Telle la créature de Frankenstein, Donald Trump commence à échapper à ceux qui ont contribué à le façonner.

Donald Trump : même les Russes commencent à douter

En moins d’un mois, Donald Trump aura donc mis en cause des juges de la Cour suprême, insulté, entre autres, un héros de la lutte pour les droits civiques et un vétéran très respecté de son propre camp… Il s’en est pris à l’Otan, à l’Europe et à l’Allemagne. Il n’a pas hésité à tacler des alliés historiques des Etats-Unis, comme ce Premier ministre australien à qui il a raccroché au nez après une demi-heure d’un entretien prévu pour durer une heure…

Donald Trump pose dans son bureau de la Trump Tower, en mai 1996.

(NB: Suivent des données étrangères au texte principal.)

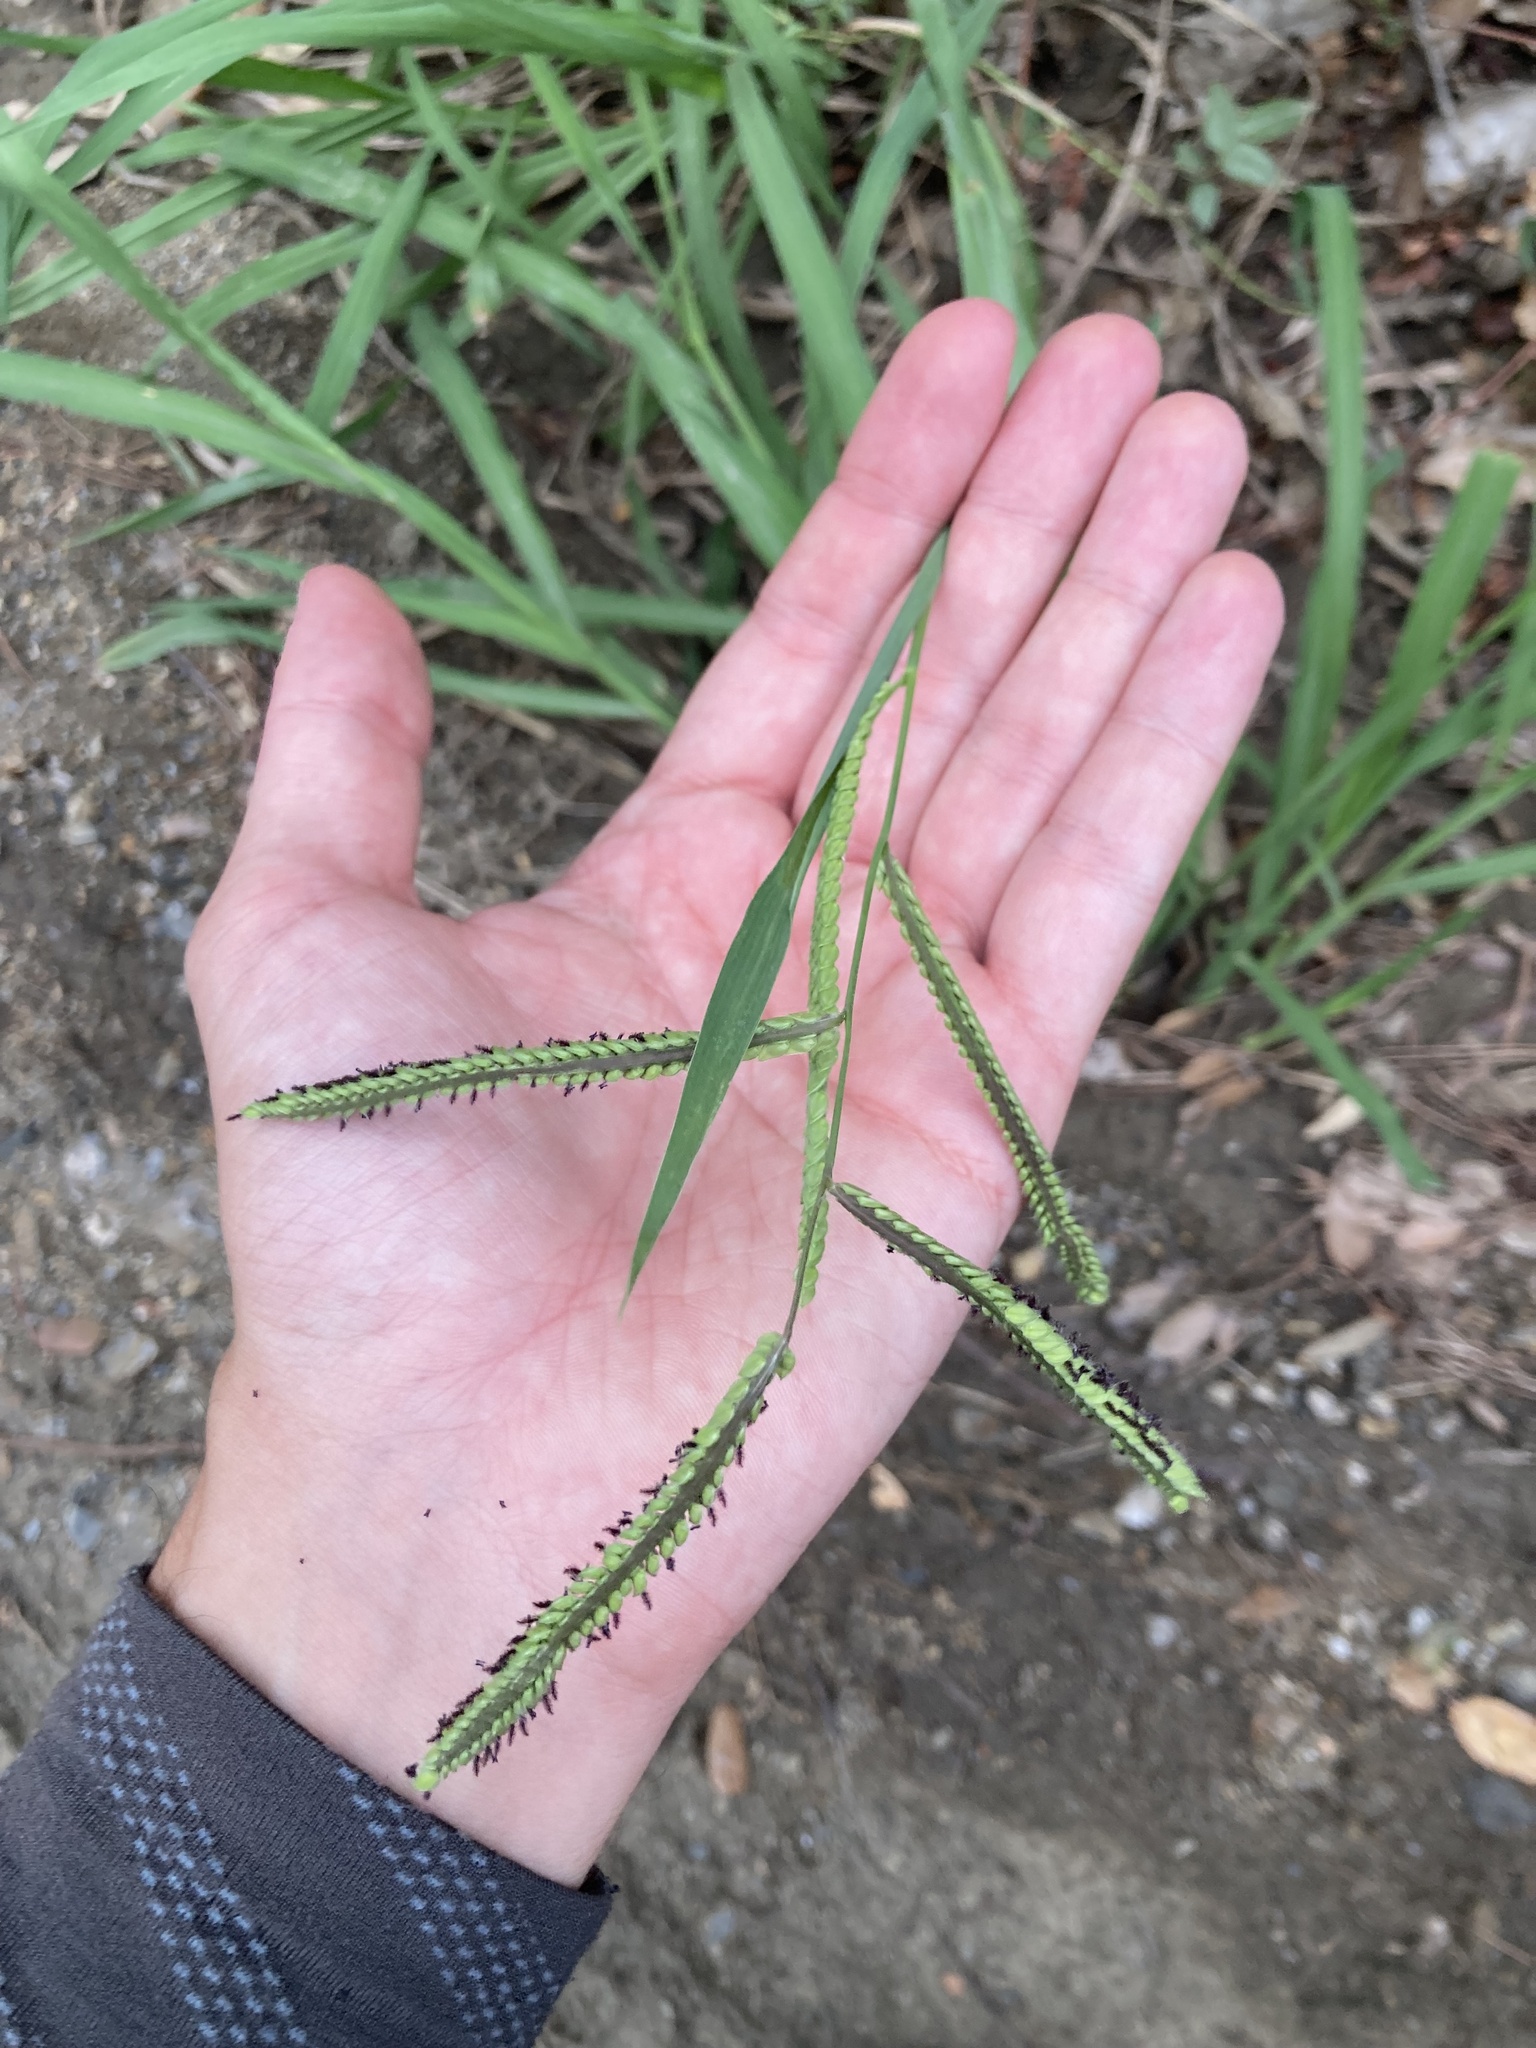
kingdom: Plantae
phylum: Tracheophyta
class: Liliopsida
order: Poales
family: Poaceae
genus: Paspalum
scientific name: Paspalum dilatatum
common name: Dallisgrass
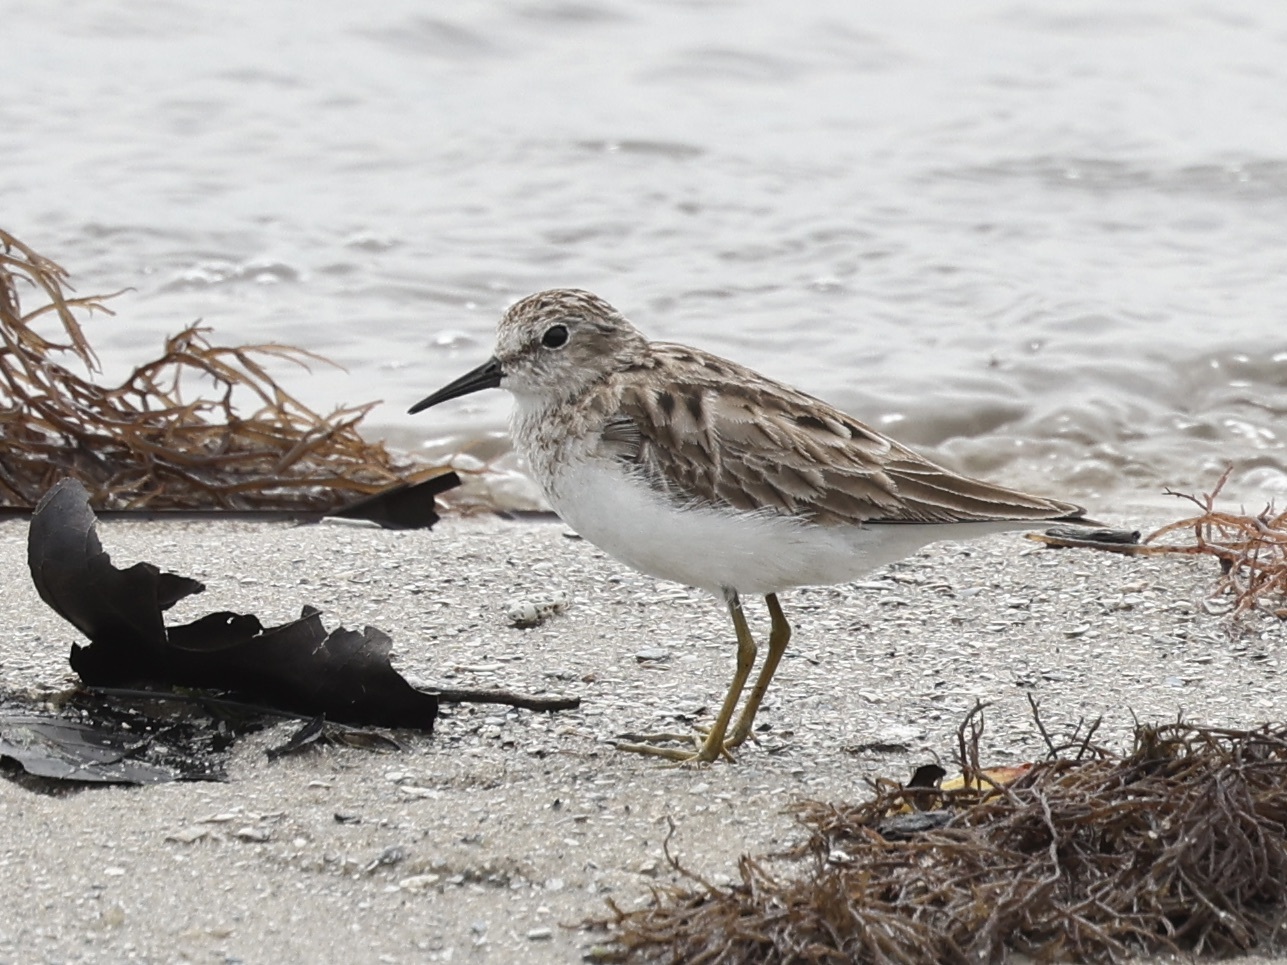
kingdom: Animalia
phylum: Chordata
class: Aves
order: Charadriiformes
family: Scolopacidae
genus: Calidris
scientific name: Calidris minutilla
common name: Least sandpiper
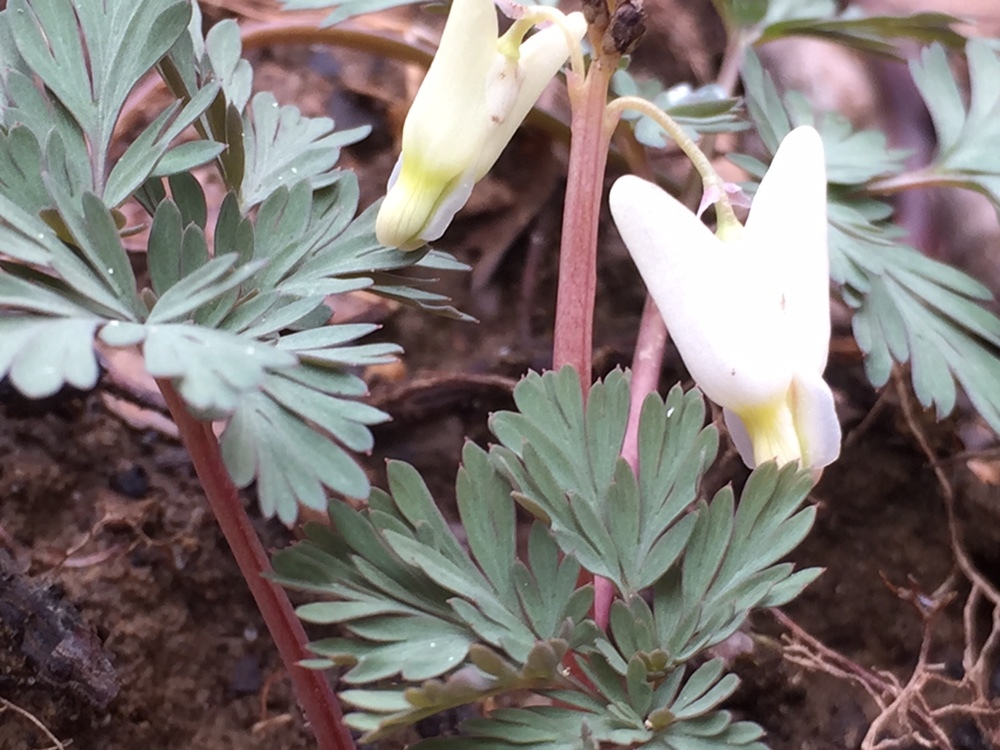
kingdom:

A grands renforts de rodomontades et de tweets rageurs, il est aussi parti bille en tête en guerre contre le Mexique, son premier partenaire commercial, contre la Chine, et l’Iran. Son premier coup de fil à Nawaz Sharif, Premier ministre du Pakistan, qualifié de « mec génial », à la tête d’ »un pays extra, avec des gens supers », a laissé son interlocuteur, interloqué, sous le choc. C’était juste avant de fermer brutalement, sans aucune forme de procès, les portes du pays à tous les ressortissants de sept pays musulmans qu’il soupçonne d’être des foyers terroristes… On en oublie, tant les frasques sont nombreuses.

Donald Trump dans

Bromance à sens unique.

En moins de trois semaines, le président de la première puissance mondiale aura donc réussi à incarner comme personne, le chaos diplomatique. Nul ne semble pouvoir échapper à ses fulgurances compulsives. A une exception près : Vladimir Poutine, président russe, avec qui il a eu la semaine dernière une longue conversation, qu’il a estimée « chaleureuse et constructive ».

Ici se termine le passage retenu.